Hidden Curiosities Gin was created by gin lover Jenny Meguro. Jenny loves gin. In fact, she loves it so much that she dedicated herself to trying 100 different samples over the course of a year for ‘research’, a line I use regularly myself. Her aim was to develop a gin with “a unique recipe with a very distinct character.” 20 botanicals later, and with the help of a distillery located in the Surrey hills, she was able to find what she was looking for.
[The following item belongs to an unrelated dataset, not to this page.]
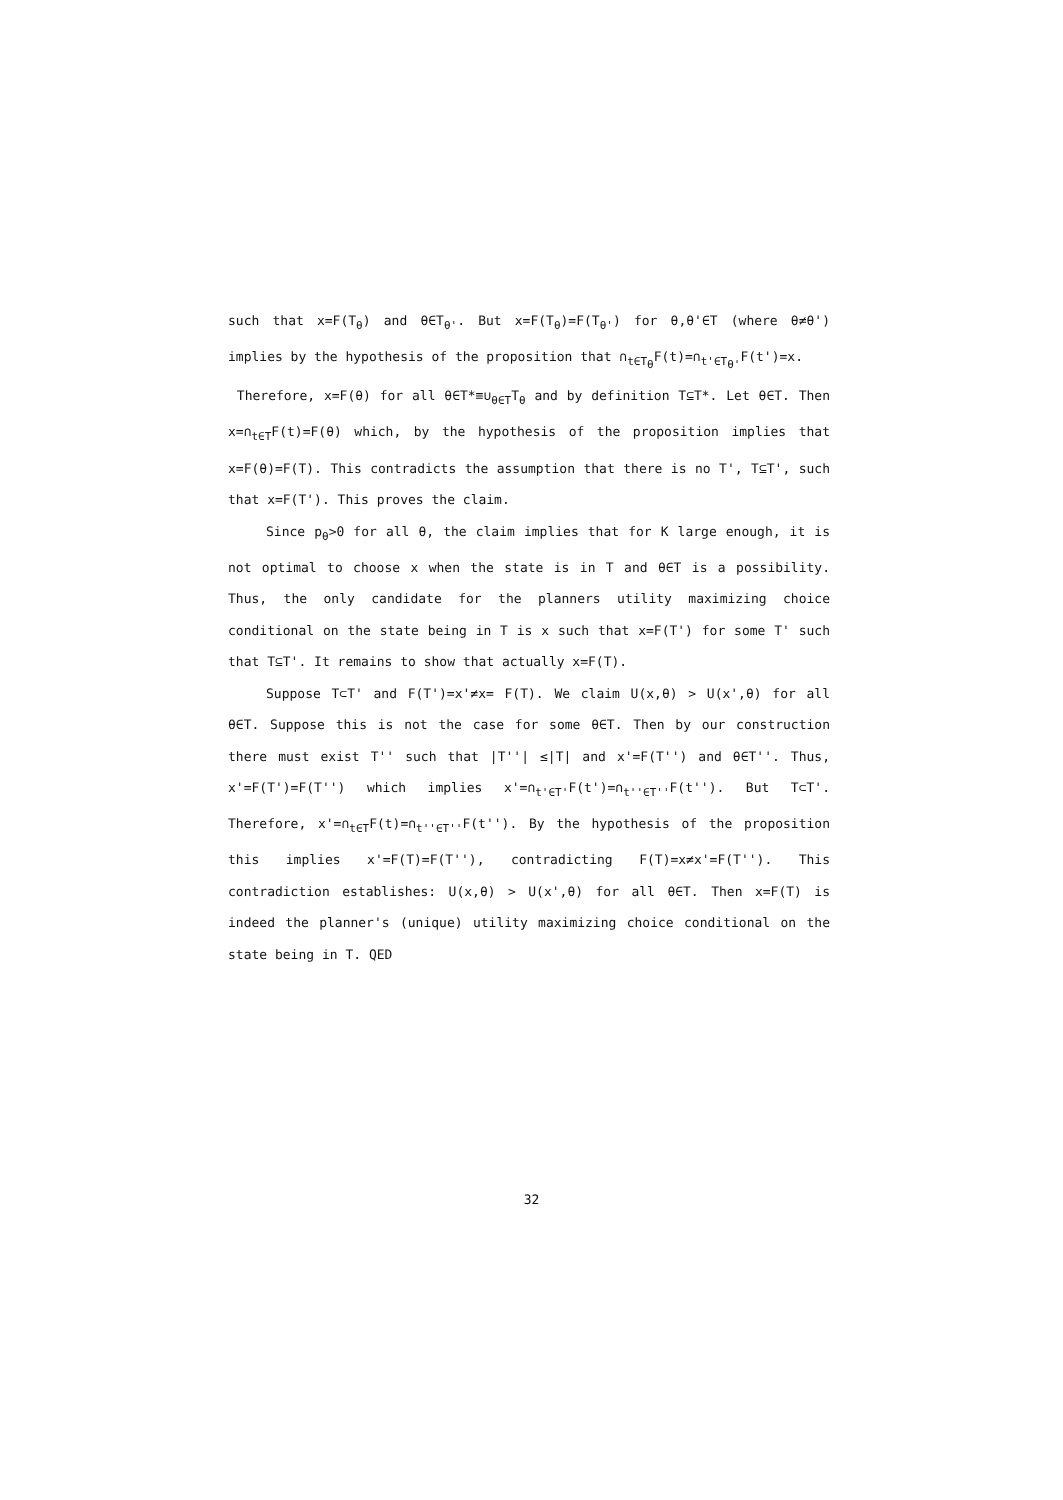such that x=F(T<sub>θ</sub>) and θ∈T<sub>θ'</sub>. But x=F(T<sub>θ</sub>)=F(T<sub>θ'</sub>) for θ,θ'∈T (where θ≠θ') implies by the hypothesis of the proposition that ∩<sub>t∈T<sub>θ</sub></sub>F(t)=∩<sub>t'∈T<sub>θ'</sub></sub>F(t')=x.
Therefore, x=F(θ) for all θ∈T*≡∪<sub>θ∈T</sub>T<sub>θ</sub> and by definition T⊆T*. Let θ∈T. Then x=∩<sub>t∈T</sub>F(t)=F(θ) which, by the hypothesis of the proposition implies that x=F(θ)=F(T). This contradicts the assumption that there is no T', T⊆T', such that x=F(T'). This proves the claim.
Since p<sub>θ</sub>>0 for all θ, the claim implies that for K large enough, it is not optimal to choose x when the state is in T and θ∈T is a possibility. Thus, the only candidate for the planners utility maximizing choice conditional on the state being in T is x such that x=F(T') for some T' such that T⊆T'. It remains to show that actually x=F(T).
Suppose T⊂T' and F(T')=x'≠x= F(T). We claim U(x,θ) > U(x',θ) for all θ∈T. Suppose this is not the case for some θ∈T. Then by our construction there must exist T'' such that |T''| ≤|T| and x'=F(T'') and θ∈T''. Thus, x'=F(T')=F(T'') which implies x'=∩<sub>t'∈T'</sub>F(t')=∩<sub>t''∈T''</sub>F(t''). But T⊂T'. Therefore, x'=∩<sub>t∈T</sub>F(t)=∩<sub>t''∈T''</sub>F(t''). By the hypothesis of the proposition this implies x'=F(T)=F(T''), contradicting F(T)=x≠x'=F(T''). This contradiction establishes: U(x,θ) > U(x',θ) for all θ∈T. Then x=F(T) is indeed the planner's (unique) utility maximizing choice conditional on the state being in T. QED
32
It seems Hidden Curiosities is a name with purpose, as the gin has been designed to vary in flavour, with subtle botanicals that come forward with tonic. The flavour elements lean into citrus and spicy, with 5 different peppercorns and green cardamom. A short zesty burst of lime and more unusual citrus influences of pink grapefruit, bergamont and Japanese yuzu fades into a long, drawn out sweet spice. It gives a wonderful warming sensation when sipped neat. Described as a “self assured gin”, it really does hold its weight and it’s balanced and complex. It served me well when I started this article. It’s cold at the moment and despite many layers, a few drops of this was the only thing that made me feel warm all day.
Add tonic and the gin twists into something longer, more in depth, more complicated. Add the recommended garnish of pink peppercorns and green caradmom and we’re in business! The warm spice swimming in a sea of cool G&T goodness, the two balance very well indeed. There’s been a definite increase in popularity of spicy gin in the last few years, with distillers get more creative all the time. As far as I’m concerned, this gin is a wonderful blend of the traditional along with the growing trend. For the record, the gin also lends itself very well to it’s citrus notes if using yuzu or pink grapefruit garnish.
The bottle is gorgeous and I love the look of the label with its bold metallic copper stamped on black and white. This with the square corked bottle gives a polite nod to days gone by, Victorian times with a fascination with curios and mysterious things. Drinking this evokes the sensation of hiding out in a secret side alley bar, full of taxidermy, with a lone magician working the bar for gin money. “Step right up, have I got a treat for you!”